Well here goes. Why am I writing a blog? No idea. What am I going to write? No idea. Actually, that’s not strictly true. * I have been pestered for a while now by “dear friend” who shall remain nameless but she knows who she is. In fact, I may well be using her as a source of inspiration when my own life seems dull but all in good time…
I had planned to start all this by introducing myself and giving a potted history of my fairly unremarkable life but that would be the logical beginning and of late “logic” seems to have deserted me. So instead, I shall have a small rant. So good to get things off my chest even if no one will ever read it. Actually, “dear friend” is duty bound to read ever single word that I write and beg me for more musings or else she will be “ex dear friend”. I can be a little harsh when I choose! Maybe that’s why Frog (my beloved -more of him another time) sometimes calls me Pol Pot. I like to think of it as a term of affection but I sometimes glimpse in his eyes a slight look of terror . It hovers uncertainly for just a second and in a blink it has gone.
Last night, for example, he spilled some sauce on my new table cloth which, by the way, is giving me immense pleasure this week. I said nothing, just started to remove the tomato based mark with cold water and applied my special stain removing pen that came from New York many a moon ago. I am really, really good at stain removals after many years of practice with my two dear but albeit messy children. They were incredibly messy when they were young. Well one is still a bit of a “muck pig” as I used to call him. I bet his ears are burning now! Actually, now I come to think of it, the other one still has her moments. Only last week when I was visiting her in London, I found my stain removing services were required by both her and her flatmate. Ah, if only there were money to be made in an international stain removal company!
Goodness, how I am waffling. I never thought that I would be writing about stains in my first blog. I don’t even have time for my rant. I need to shower. It’s 4.00pm and I am lying on top of the bed in a beach kaftan. It’s too hot for the beach but I can pretend. I haven’t even set foot out of doors yet as I have been so caught up in the the reason for my rant. Again not totally true.* I did open the door and cross the threshold when the Amazon delivery man came. I was very pleased to be in my kaftan rather than my nightie although there is really not that much difference between them.
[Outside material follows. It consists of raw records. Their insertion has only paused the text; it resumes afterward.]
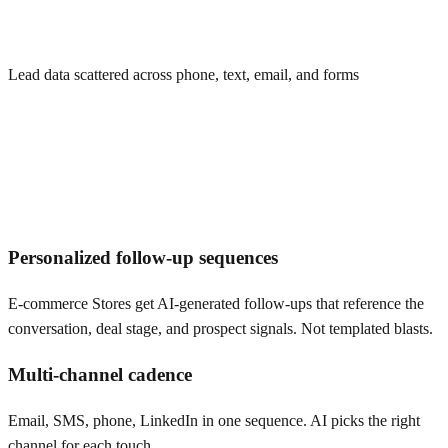
Lead data scattered across phone, text, email, and forms
Personalized follow-up sequences
E-commerce Stores get AI-generated follow-ups that reference the
conversation, deal stage, and prospect signals. Not templated blasts.
Multi-channel cadence
Email, SMS, phone, LinkedIn in one sequence. AI picks the right
channel for each touch.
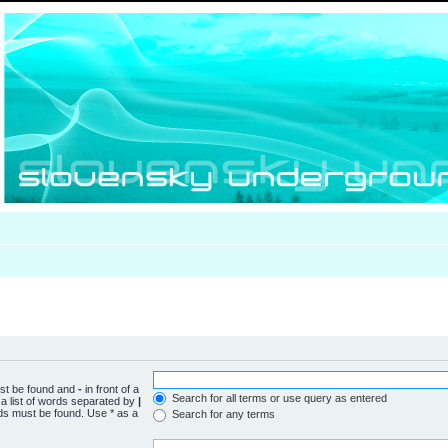
ust be found and
-
in front of a
Search for all terms or use query as entered
a list of words separated by
|
rds must be found. Use * as a
Search for any terms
All he would have noticed was a wild haired, unmade up ,middle-aged woman. Actually, he probably noticed nothing at all. Anyway to the shower to transform myself into a chic ,wild haired, middle-aged woman. A quick dash to the shops, prepare another delicious supper that may well end up on my tablecloth et voilà. When Frog finally gets home tonight he will never imagine just how lazy I have been. SSShhh not a word….
*Am I turning into a fibber as well as a dictatorial, waffling ranter?